[Saved data entries]
Content starts

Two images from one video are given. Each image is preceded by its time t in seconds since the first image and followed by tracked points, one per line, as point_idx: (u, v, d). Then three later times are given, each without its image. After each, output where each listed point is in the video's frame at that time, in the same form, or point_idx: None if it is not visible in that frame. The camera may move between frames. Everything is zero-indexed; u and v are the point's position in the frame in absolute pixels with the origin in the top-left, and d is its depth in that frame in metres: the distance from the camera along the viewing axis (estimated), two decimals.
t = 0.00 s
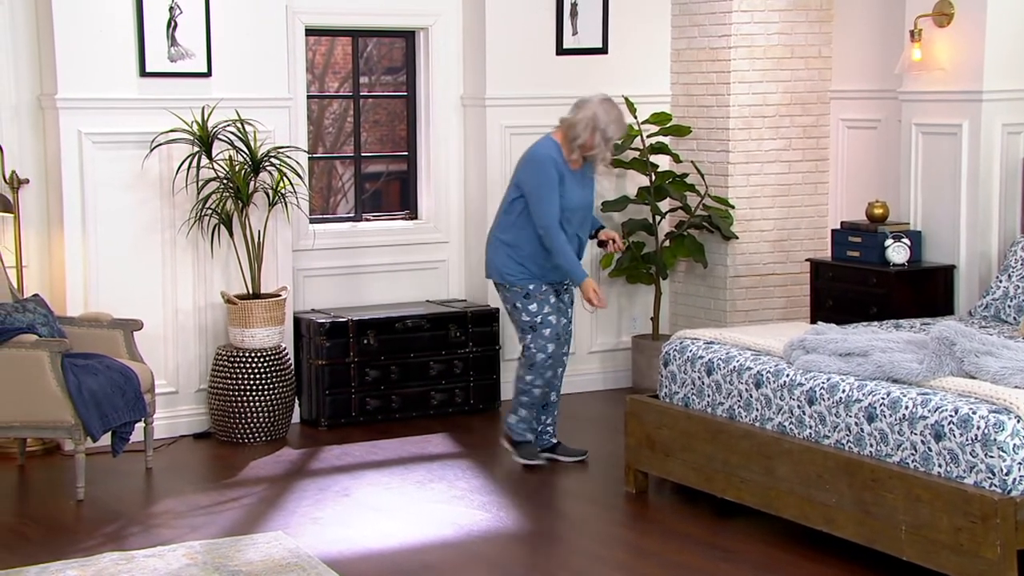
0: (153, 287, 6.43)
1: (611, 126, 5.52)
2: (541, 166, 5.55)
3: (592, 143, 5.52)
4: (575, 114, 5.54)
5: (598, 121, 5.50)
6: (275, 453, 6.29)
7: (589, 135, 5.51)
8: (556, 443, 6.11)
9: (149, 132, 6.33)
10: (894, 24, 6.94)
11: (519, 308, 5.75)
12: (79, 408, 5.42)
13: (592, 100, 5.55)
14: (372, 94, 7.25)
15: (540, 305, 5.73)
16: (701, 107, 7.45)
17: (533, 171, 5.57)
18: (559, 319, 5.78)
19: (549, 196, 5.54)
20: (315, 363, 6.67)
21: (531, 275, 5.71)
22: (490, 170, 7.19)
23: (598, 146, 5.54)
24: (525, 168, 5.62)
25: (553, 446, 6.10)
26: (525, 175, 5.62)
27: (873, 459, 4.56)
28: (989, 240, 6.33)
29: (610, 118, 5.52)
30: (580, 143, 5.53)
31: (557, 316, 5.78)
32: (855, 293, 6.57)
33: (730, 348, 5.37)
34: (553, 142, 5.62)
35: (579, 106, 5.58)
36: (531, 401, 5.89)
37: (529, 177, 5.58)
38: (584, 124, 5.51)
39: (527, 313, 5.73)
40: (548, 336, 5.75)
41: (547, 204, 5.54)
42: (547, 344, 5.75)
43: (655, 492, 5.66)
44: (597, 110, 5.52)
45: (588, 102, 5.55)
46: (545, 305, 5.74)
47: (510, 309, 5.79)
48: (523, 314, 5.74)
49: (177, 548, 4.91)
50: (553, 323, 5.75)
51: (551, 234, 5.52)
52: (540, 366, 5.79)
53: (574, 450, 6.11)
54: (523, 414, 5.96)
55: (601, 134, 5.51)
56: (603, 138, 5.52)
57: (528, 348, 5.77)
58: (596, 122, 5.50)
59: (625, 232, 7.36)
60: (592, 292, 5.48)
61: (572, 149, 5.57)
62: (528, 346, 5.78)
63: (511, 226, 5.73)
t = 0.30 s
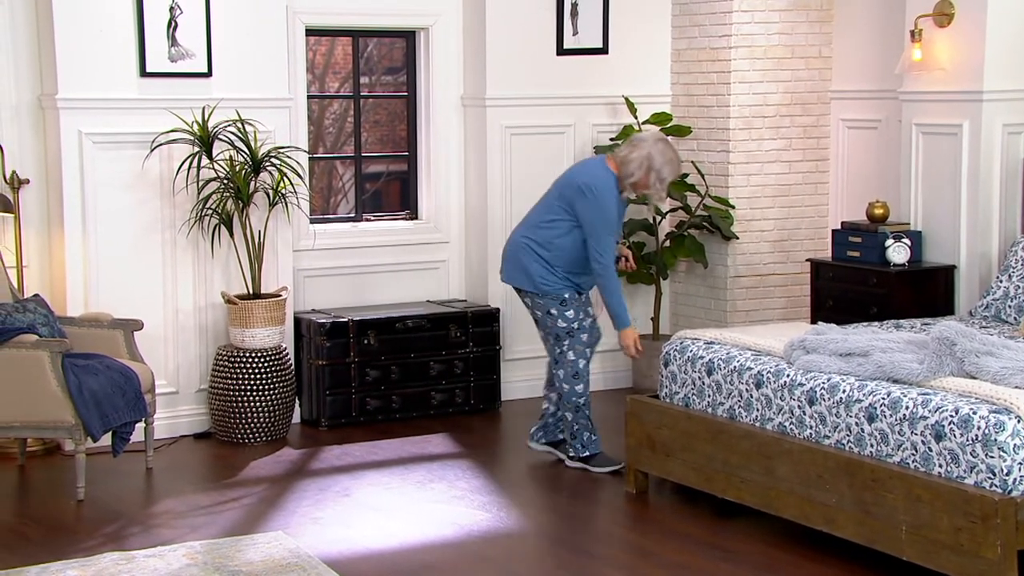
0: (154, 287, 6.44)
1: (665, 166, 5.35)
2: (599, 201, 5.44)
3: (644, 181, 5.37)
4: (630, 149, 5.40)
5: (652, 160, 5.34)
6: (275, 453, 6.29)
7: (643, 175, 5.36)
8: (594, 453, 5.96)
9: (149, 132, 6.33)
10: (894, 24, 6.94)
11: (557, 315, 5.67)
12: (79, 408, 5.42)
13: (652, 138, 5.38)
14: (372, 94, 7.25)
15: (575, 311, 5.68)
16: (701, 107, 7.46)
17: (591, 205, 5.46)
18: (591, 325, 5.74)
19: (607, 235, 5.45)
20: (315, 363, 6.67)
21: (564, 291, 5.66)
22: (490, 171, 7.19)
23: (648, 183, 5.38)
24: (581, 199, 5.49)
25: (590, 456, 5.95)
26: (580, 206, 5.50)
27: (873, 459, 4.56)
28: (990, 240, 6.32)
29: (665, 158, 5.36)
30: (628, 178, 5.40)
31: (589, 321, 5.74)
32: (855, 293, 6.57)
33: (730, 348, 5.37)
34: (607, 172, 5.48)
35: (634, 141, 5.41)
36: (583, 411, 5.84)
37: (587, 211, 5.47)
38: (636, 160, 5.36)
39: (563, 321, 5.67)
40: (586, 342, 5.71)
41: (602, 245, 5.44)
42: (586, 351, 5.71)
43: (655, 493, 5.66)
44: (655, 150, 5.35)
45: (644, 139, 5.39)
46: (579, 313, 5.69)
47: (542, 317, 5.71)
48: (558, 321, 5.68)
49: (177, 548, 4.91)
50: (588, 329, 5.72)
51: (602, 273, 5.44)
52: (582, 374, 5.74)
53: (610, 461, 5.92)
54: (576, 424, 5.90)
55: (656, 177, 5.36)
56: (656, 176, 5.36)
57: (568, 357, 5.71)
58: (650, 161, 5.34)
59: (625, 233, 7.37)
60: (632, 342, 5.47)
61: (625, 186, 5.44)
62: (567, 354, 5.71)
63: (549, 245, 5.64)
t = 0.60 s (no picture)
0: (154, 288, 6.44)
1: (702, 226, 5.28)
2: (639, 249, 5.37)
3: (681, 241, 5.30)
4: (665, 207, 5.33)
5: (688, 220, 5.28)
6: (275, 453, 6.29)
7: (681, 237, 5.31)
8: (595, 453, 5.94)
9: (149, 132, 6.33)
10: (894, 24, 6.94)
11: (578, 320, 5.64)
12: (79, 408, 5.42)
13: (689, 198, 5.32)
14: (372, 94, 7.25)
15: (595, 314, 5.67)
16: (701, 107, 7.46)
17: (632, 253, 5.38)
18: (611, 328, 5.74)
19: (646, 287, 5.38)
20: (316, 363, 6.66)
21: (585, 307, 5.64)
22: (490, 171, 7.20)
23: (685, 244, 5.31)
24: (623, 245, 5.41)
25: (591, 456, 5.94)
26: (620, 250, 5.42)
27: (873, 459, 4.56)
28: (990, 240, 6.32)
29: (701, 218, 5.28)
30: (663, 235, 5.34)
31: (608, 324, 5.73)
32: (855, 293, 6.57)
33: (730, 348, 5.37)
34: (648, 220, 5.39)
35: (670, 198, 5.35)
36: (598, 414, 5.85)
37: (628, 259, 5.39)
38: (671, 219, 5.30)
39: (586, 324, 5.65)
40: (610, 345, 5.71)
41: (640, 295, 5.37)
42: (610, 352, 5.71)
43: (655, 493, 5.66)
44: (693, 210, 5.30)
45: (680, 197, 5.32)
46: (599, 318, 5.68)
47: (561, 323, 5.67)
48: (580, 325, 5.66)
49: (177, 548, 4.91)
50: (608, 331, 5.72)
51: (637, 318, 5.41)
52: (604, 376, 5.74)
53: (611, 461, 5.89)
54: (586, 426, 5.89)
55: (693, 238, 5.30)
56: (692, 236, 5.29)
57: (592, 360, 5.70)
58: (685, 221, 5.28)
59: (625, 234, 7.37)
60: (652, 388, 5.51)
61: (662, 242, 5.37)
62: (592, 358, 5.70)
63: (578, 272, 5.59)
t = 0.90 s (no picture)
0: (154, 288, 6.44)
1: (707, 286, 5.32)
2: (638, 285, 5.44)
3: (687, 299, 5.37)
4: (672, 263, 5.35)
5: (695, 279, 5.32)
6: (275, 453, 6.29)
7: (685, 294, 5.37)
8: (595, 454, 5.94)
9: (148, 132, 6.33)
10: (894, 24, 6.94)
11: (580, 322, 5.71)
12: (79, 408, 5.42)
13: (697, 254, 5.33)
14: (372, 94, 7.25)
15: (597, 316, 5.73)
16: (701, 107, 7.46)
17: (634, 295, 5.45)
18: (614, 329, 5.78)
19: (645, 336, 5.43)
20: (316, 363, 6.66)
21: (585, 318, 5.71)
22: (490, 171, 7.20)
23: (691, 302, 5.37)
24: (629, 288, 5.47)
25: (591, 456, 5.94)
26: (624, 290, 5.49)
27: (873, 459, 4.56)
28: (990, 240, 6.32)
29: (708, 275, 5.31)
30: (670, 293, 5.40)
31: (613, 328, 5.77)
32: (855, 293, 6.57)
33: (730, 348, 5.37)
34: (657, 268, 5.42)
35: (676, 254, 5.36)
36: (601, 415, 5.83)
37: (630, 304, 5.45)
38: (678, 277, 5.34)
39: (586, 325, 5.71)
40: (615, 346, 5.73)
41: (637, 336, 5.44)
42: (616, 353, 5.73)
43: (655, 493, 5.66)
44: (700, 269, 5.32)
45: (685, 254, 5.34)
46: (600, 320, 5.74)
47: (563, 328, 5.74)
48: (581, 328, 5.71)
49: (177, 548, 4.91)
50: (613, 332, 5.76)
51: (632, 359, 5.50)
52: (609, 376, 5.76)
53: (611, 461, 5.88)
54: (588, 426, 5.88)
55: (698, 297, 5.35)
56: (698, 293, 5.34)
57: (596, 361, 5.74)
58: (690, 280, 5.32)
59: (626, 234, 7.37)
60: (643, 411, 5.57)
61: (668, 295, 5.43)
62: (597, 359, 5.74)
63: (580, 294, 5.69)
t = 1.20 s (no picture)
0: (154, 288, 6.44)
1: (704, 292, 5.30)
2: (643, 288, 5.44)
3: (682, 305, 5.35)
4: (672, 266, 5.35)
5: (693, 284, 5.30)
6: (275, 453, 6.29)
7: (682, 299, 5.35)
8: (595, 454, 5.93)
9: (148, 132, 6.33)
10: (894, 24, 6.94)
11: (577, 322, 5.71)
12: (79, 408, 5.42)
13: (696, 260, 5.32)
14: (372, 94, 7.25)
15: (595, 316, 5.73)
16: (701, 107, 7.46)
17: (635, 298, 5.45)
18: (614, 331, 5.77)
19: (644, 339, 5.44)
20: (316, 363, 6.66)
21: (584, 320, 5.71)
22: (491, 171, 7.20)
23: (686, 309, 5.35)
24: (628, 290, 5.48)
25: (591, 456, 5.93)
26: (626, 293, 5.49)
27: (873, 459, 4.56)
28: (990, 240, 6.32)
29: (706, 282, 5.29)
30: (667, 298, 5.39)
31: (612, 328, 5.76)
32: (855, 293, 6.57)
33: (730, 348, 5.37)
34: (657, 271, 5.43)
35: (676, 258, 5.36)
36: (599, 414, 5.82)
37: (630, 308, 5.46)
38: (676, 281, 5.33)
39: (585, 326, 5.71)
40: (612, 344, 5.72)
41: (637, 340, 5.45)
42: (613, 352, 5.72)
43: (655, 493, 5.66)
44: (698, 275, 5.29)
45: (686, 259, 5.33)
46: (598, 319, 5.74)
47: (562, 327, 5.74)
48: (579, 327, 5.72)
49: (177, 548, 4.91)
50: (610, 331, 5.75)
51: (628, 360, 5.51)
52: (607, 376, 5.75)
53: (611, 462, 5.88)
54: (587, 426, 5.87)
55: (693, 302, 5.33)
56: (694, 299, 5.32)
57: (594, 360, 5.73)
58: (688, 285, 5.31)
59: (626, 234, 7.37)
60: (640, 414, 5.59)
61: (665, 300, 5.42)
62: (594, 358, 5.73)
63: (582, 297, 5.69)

Content ends

From the records above, transcribe without alteration every line from the one with "45: (680, 197, 5.32)" to the one with "2: (638, 285, 5.44)", inclusive.

45: (680, 197, 5.32)
46: (599, 318, 5.68)
47: (561, 323, 5.67)
48: (580, 325, 5.66)
49: (177, 548, 4.91)
50: (608, 331, 5.72)
51: (637, 318, 5.41)
52: (604, 376, 5.74)
53: (611, 461, 5.89)
54: (586, 426, 5.89)
55: (693, 238, 5.30)
56: (692, 236, 5.29)
57: (592, 360, 5.70)
58: (685, 221, 5.28)
59: (625, 234, 7.37)
60: (652, 388, 5.51)
61: (662, 242, 5.37)
62: (592, 358, 5.70)
63: (578, 272, 5.59)
t = 0.90 s (no picture)
0: (154, 288, 6.44)
1: (707, 286, 5.32)
2: (638, 285, 5.44)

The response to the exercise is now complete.